I did some math and it appears you get the same results…


#64

we are not at all sure.

the spreadsheet calculations are simplified, they do not take into account the
wrapping of the chain around the sprockets.

Chain sag calculating the sled weight isn’t going to match the actual weight
because some of that weight is going to be supported by the frame (is your
reduction appropriate for a 15 degree vector correction?)


#65

That’s a good point, but assuming simply trig, its a small reduction (sin75*25lbs=24.15lbs).


#66

I am thinking we should do two things. First, double-check the math. This could be as simple as checking a couple of points against the Excel file calculation.
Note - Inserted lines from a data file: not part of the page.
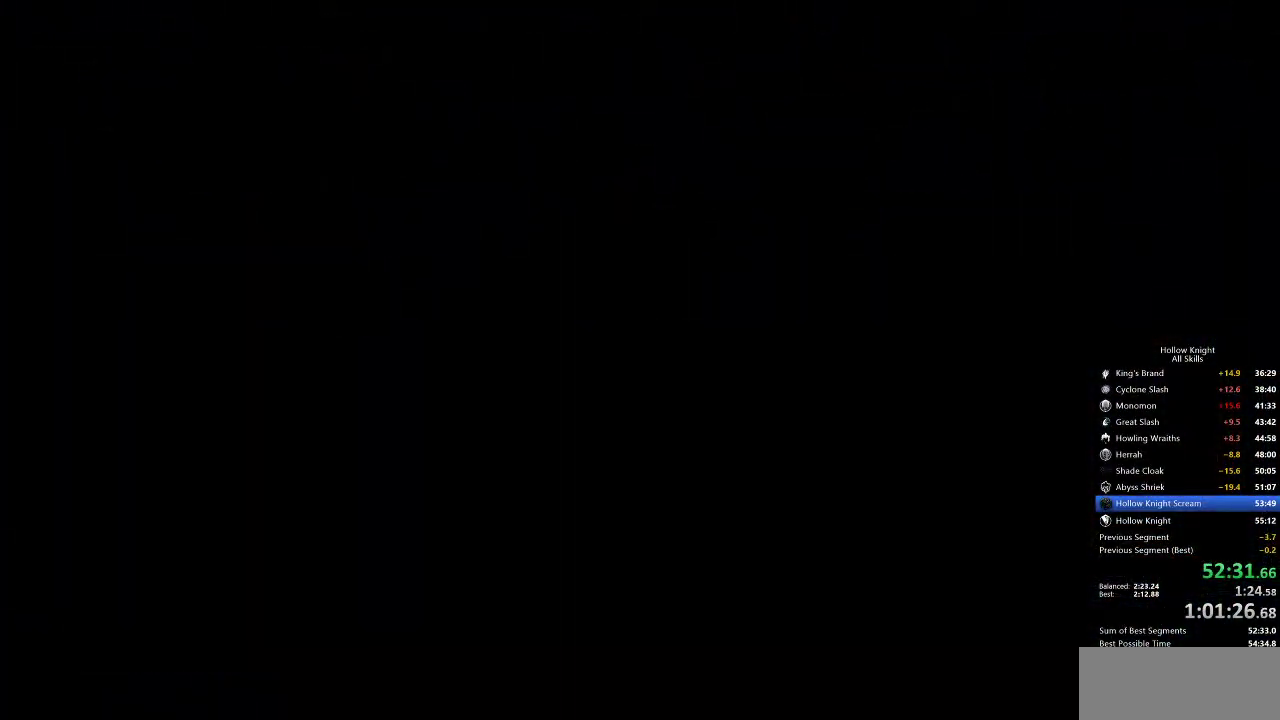
{"keys": [], "events": []}
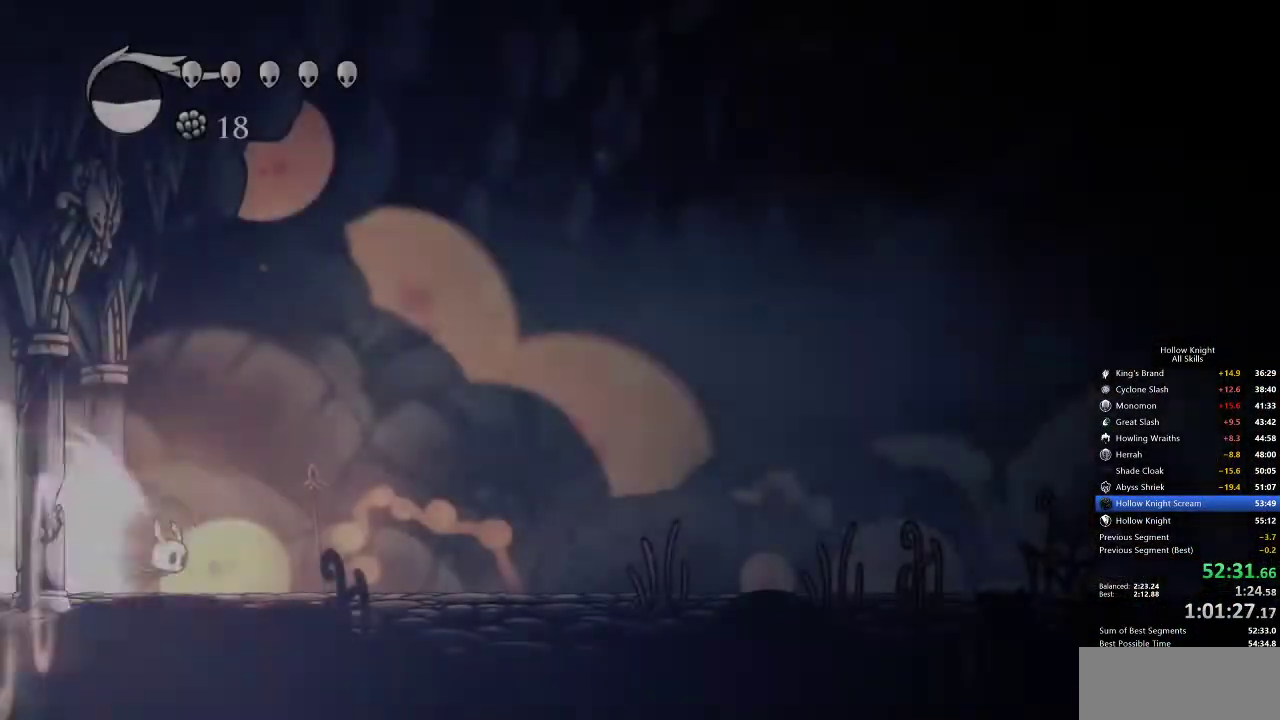
{"keys": [], "events": []}
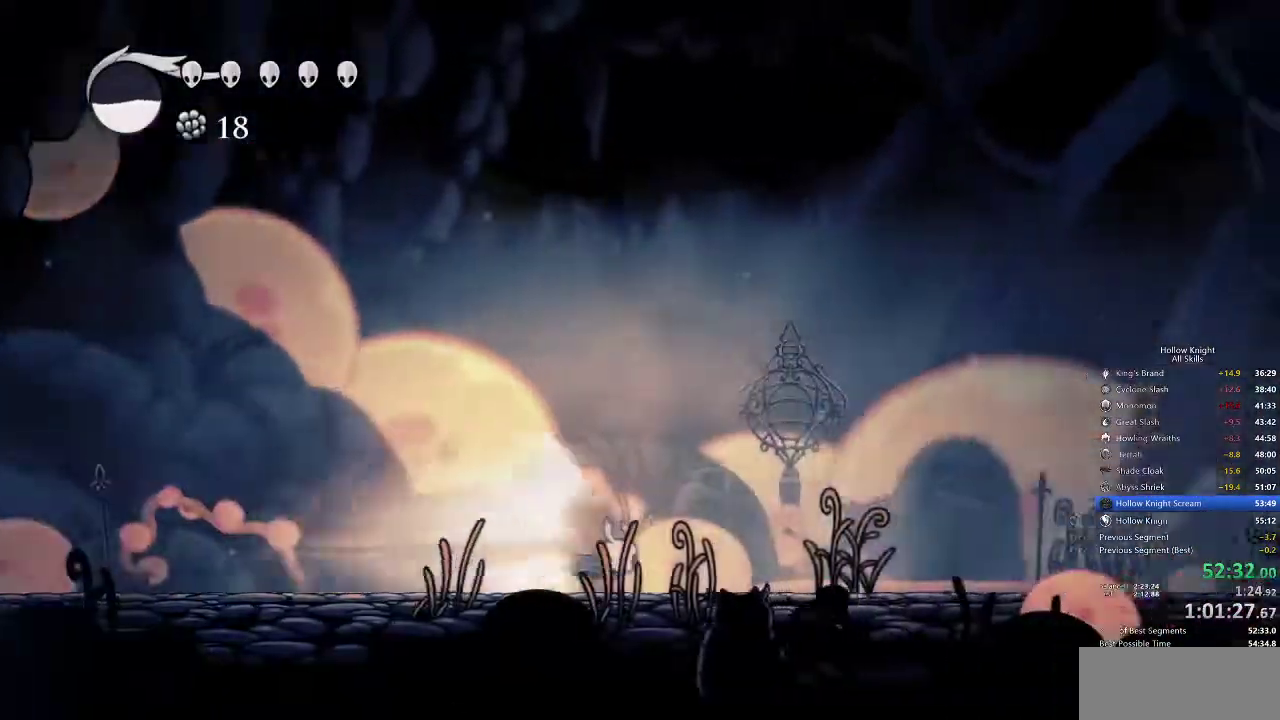
{"keys": [], "events": []}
Second, we can check the sensitivity in the calibration. The calibration just might not have the resolution to separate this chain-sag from the other free variables. This a very small correction that could appear as noise within the calibration.


#67

I analysed the chain sag and the current parobola approximation. see my analysis here and I conclude the parabola equation is good. And my catenary calculations needed successive approximation, which is coomputing intensive.
On my 11.5 ft wide top beam, I actually got around 1/64th of an inch on my maslowCNC with the parabola approximation, chain stretch (8.1m/m/N) and chain tension calculations among parameter improvements for gross results. Then a residual error correction grid for details.


#68

I have implemented the full catenary equation, without the need for successive approximation. I considered using a parabola equation, but the catenary equation is not complicated, is not computationally burdensome, and it does not have 1/64 inch error. This is what the catenary equation is for. Here is my post on the calculation, Post 453 (Optical Calibration Demo and Three Hours Working on a Bug).

Here is the equation I used for calculating chain tension, in pretty-print, along with the c-code implementation (Thoughts on Chain Sag Calculation).


#69

That is great!
In my implementation, the chain sag changes the chain angle which changes the tangeant point around the sprocket thus the width of the catenary, and the horizontal sled position. So I recompute until it stabilizes.


#70

Don’t you run into the same issue with the parabolic equation? I am guessing there is an assumption built-in that would produce the same need to iterate, that is just not as visible because the physical parameters are not as clear.


#71

Actually, the catenary equation is an equilibrium equation where the horizontal tension is very low near the bottom corner. Trying go get closer to the corner, tension falls fast, catenary on the light side pulls more toward the center, the sled only moves part of the expected distance. So my implementation ends up iterating while the parabola equation gets a result in one simple equation.

Comparing the two (see List of Sources of errors) I could see they match close enough to me when the parabola equation is tuned. To go beyond the parametric solution, I use a correction matrix to clear the residual errors.